Après avoir longuement réfléchi, pas pour des questions de confort ou autres comme certains le pensaient, mais à cause de mes craintes en avion… me voilà ce matin du 27 juillet 2016 avec Domie, à l’aéroport de Marseille avec notre chariot plein à ras bord car nous voulions amener le plus possible au Burkina pour pouvoir donner un peu à tous. Le vol se passe ma foi pas mal avec déjà du retard au départ mais nous avons une escale de 7 heures à Alger, alors nous avons le temps devant nous et à 2 celui-ci passe plus vite. Nos reprenons l’avion pour Ouaga et là 1h30 de retard (bagages sans passagers) et juste au dessus de Ouaga l’avion est dérouté sur Niamey car un orage empêche l’atterrissage (normal, c’est la saison des pluies), après une bonne heure d’attente dans l’avion nous redécollons et arrivons au Burkina vers 2h45 (heure locale). Nos passons très vite les contrôles, il y a un porteur qui nous attend et tant mieux nos bagages seront moins fouillés. Dans l’aéroport presque personne sauf Didier qui nous attend depuis plusieurs heures et qui s’est fait énormément de soucis car on lui a dit que l’avion avait disparu.

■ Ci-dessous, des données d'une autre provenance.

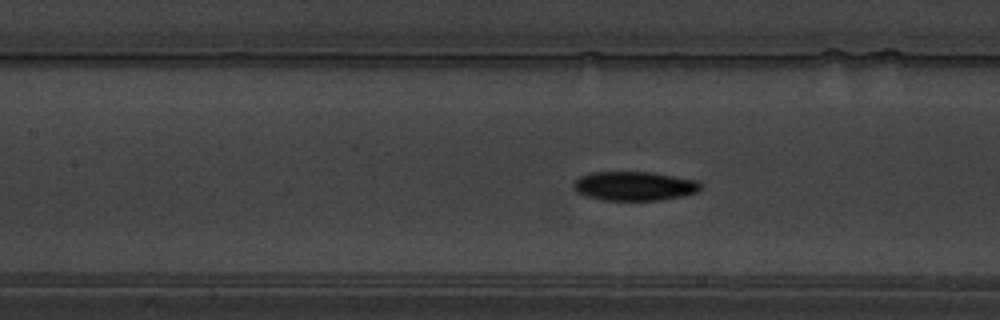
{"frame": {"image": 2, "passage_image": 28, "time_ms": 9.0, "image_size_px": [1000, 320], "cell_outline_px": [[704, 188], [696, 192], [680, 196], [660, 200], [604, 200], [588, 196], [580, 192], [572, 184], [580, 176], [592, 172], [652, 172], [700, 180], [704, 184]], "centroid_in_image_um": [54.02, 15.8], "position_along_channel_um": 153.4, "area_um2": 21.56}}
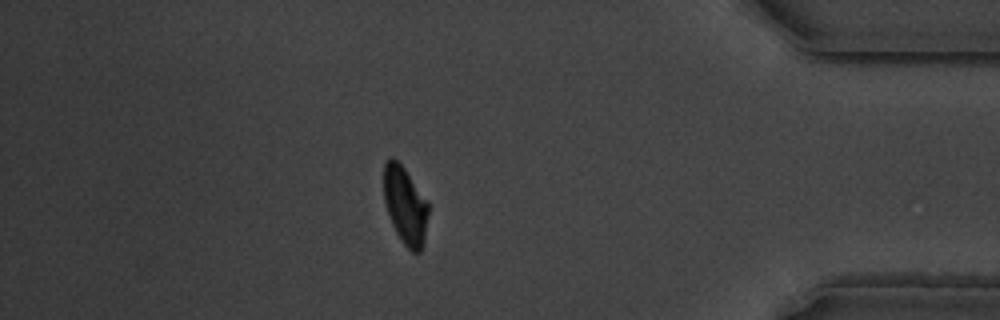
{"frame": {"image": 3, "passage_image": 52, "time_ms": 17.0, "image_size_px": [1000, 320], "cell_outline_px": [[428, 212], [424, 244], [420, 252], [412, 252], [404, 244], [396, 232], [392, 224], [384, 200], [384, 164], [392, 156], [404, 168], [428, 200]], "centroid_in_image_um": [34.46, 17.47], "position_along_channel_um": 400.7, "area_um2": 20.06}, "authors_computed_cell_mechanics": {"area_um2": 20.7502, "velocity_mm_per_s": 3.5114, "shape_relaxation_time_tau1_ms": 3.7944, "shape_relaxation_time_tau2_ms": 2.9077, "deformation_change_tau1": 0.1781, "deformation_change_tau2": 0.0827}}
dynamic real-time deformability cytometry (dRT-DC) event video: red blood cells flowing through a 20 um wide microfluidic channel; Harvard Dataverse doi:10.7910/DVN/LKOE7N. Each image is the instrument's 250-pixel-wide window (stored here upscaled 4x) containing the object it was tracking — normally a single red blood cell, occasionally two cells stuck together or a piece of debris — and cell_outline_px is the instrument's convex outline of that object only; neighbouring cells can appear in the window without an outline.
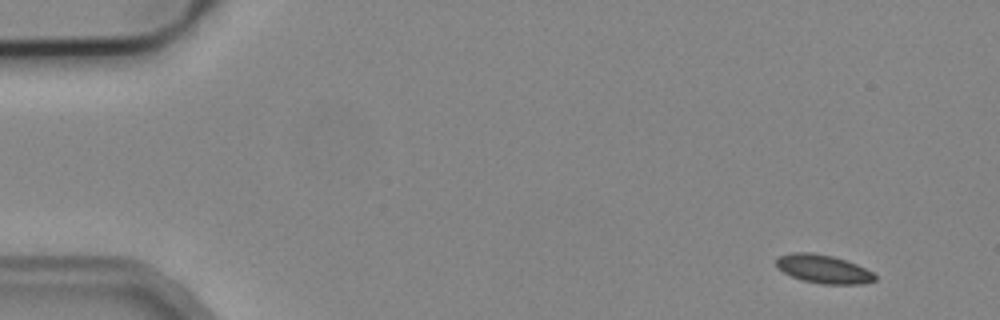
{"species": "common noctule bat (a hibernating species)", "species_latin": "Nyctalus noctula", "temperature_condition": "cold", "stored_images_in_passage": 5, "camera_frame_rate_fps": 3000, "um_per_image_px": 0.085, "animal": {"sex": "male", "body_mass_g": 19.2, "forearm_length_mm": 51.8}, "frame": {"image": 1, "passage_image": 1, "time_ms": 0.0, "image_size_px": [1000, 320], "cell_outline_px": [[876, 280], [864, 284], [820, 284], [804, 280], [792, 276], [776, 268], [776, 260], [780, 256], [792, 252], [812, 252], [832, 256], [856, 264], [872, 272], [876, 276]], "centroid_in_image_um": [69.98, 22.87], "position_along_channel_um": 15.0, "area_um2": 16.3}}
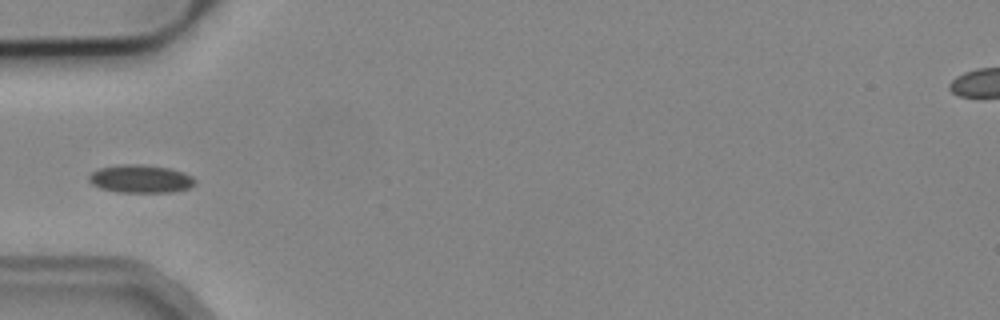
{"frame": {"image": 2, "passage_image": 5, "time_ms": 4.667, "image_size_px": [1000, 320], "cell_outline_px": [[196, 184], [188, 188], [172, 192], [116, 192], [100, 188], [92, 184], [88, 180], [88, 176], [92, 172], [100, 168], [120, 164], [140, 164], [168, 168], [184, 172], [192, 176], [196, 180]], "centroid_in_image_um": [11.95, 15.2], "position_along_channel_um": 73.1, "area_um2": 17.4}}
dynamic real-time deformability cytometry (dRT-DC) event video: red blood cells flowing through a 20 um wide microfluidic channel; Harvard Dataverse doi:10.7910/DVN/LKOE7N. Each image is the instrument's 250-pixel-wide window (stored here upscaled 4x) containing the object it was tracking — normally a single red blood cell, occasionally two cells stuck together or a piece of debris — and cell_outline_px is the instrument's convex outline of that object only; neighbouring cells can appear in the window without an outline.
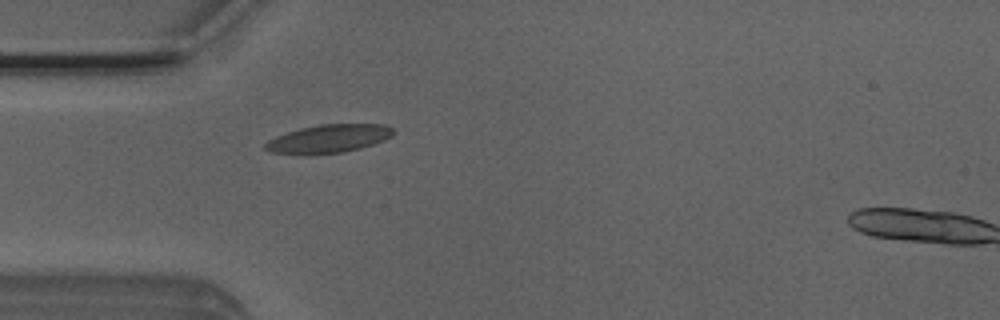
{"species": "Egyptian fruit bat (a non-hibernating species)", "species_latin": "Rousettus aegyptiacus", "temperature_condition": "room temperature", "stored_images_in_passage": 6, "camera_frame_rate_fps": 3000, "um_per_image_px": 0.085, "animal": {"sex": "male"}, "frame": {"image": 1, "passage_image": 5, "time_ms": 1.333, "image_size_px": [1000, 320], "cell_outline_px": [[396, 132], [392, 136], [384, 140], [360, 148], [344, 152], [268, 152], [264, 148], [264, 144], [268, 140], [276, 136], [300, 128], [320, 124], [384, 124], [392, 128]], "centroid_in_image_um": [27.99, 11.74], "position_along_channel_um": 57.0, "area_um2": 20.4}}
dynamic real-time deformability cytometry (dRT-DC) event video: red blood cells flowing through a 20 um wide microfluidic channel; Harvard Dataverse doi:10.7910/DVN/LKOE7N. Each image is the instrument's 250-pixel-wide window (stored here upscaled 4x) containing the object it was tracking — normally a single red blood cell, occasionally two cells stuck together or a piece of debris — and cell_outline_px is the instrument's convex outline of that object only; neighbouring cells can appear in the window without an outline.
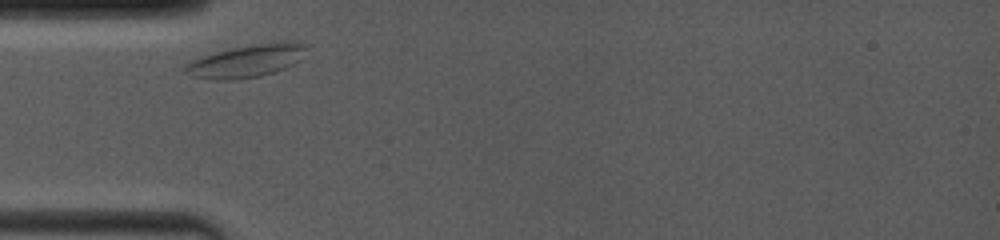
{"species": "common noctule bat (a hibernating species)", "species_latin": "Nyctalus noctula", "temperature_condition": "room temperature", "stored_images_in_passage": 9, "camera_frame_rate_fps": 4000, "um_per_image_px": 0.085, "animal": {"sex": "female", "body_mass_g": 19.0, "forearm_length_mm": 53.3}, "frame": {"image": 1, "passage_image": 1, "time_ms": 0.0, "image_size_px": [1000, 240], "cell_outline_px": [[304, 48], [296, 60], [292, 64], [284, 68], [260, 76], [236, 80], [208, 80], [192, 76], [184, 72], [184, 64], [188, 60], [200, 56], [232, 48], [252, 44], [304, 44]], "centroid_in_image_um": [20.7, 5.25], "position_along_channel_um": 64.3, "area_um2": 22.2}}
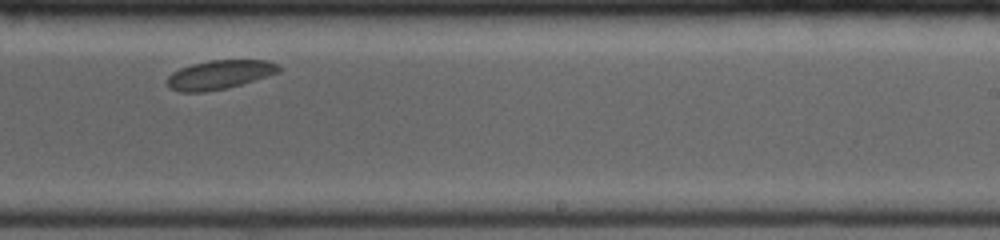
{"frame": {"image": 2, "passage_image": 6, "time_ms": 5.5, "image_size_px": [1000, 240], "cell_outline_px": [[280, 72], [228, 88], [204, 92], [180, 92], [168, 88], [168, 76], [172, 72], [180, 68], [192, 64], [208, 60], [268, 60], [276, 64], [280, 68]], "centroid_in_image_um": [18.63, 6.35], "position_along_channel_um": 270.4, "area_um2": 18.84}}
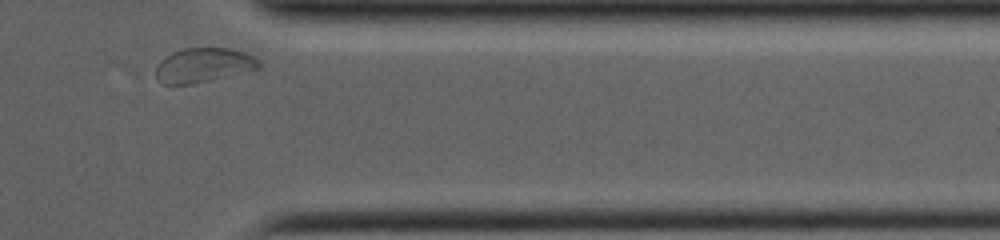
{"frame": {"image": 3, "passage_image": 9, "time_ms": 8.75, "image_size_px": [1000, 240], "cell_outline_px": [[260, 68], [192, 84], [164, 84], [156, 76], [156, 68], [160, 60], [172, 52], [184, 48], [232, 48], [244, 52], [260, 60]], "centroid_in_image_um": [17.29, 5.52], "position_along_channel_um": 394.1, "area_um2": 20.46}}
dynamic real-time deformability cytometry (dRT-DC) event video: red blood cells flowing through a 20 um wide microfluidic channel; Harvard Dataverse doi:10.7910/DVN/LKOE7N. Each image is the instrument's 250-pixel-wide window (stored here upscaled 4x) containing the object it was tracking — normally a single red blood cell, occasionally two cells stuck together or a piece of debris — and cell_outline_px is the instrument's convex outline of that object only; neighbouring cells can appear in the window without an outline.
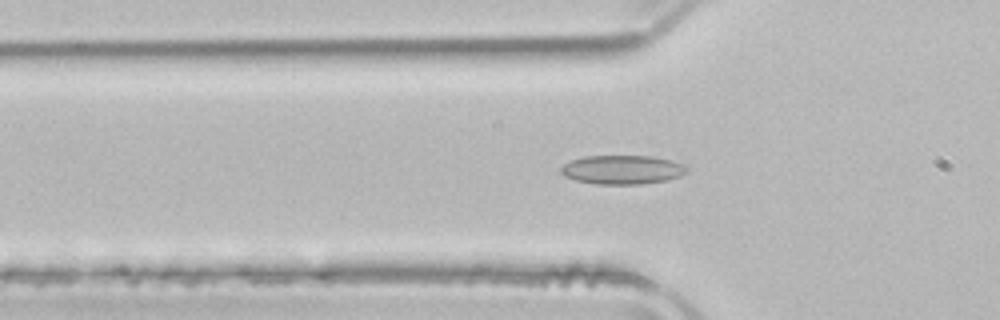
{"species": "common noctule bat (a hibernating species)", "species_latin": "Nyctalus noctula", "temperature_condition": "room temperature", "stored_images_in_passage": 50, "camera_frame_rate_fps": 3000, "um_per_image_px": 0.085, "animal": {"sex": "male", "body_mass_g": 21.5, "forearm_length_mm": 52.0}, "frame": {"image": 1, "passage_image": 16, "time_ms": 5.0, "image_size_px": [1000, 320], "cell_outline_px": [[688, 172], [680, 176], [664, 180], [640, 184], [596, 184], [576, 180], [564, 176], [560, 172], [560, 168], [564, 164], [572, 160], [584, 156], [652, 156], [672, 160], [684, 164], [688, 168]], "centroid_in_image_um": [52.9, 14.42], "position_along_channel_um": 72.9, "area_um2": 21.27}}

En Afrique ils ne sont pas très clairs dans leurs explications… Un grand OUF de soulagement quand ils nous a vues. Malgré l’heure tardive, je tenais à remercier tous ceux qui étaient là pour nous souhaiter une bonne arrivée : Salfi notre chauffeur, Mika, Romu, Massada, Yamba et tous les autres, je m’excuse d’avoir oublié les noms mais il était tard et la fatigue… et après le chargement des 2 taxis, direction la petite maison que nous avions en location pendant notre séjour.

Ce matin, visite dans le quartier (les 6 mètres comme ils disent). Très peu de routes sont goudronnées, c’est de la terre battue rouge et à la saison des pluies les rues se transforment en rivière laissant des trous et des ornières. Les enfants jouent là avec un pneu, un bâton les plus chanceux ont parfois un vélo ou une poupée, ils sont souvent pieds nus avec des vêtements déchirés mais ils jouent au milieu des poules, des chèvres, des motos, des vélos, des voitures aussi.

Dans la rue les enfants crient le blanc, le blanc mais aussi Didier, Didier car ça fait plus de 4 semaines qu’il est là et les enfants le connaissent maintenant.

Il y a ceux qui viennent nous serrer la main nous parler et ceux qui ont peur de nous et s’enfuient en courant et en hurlant. Une petite fille m’a dit « tu es blanche » !!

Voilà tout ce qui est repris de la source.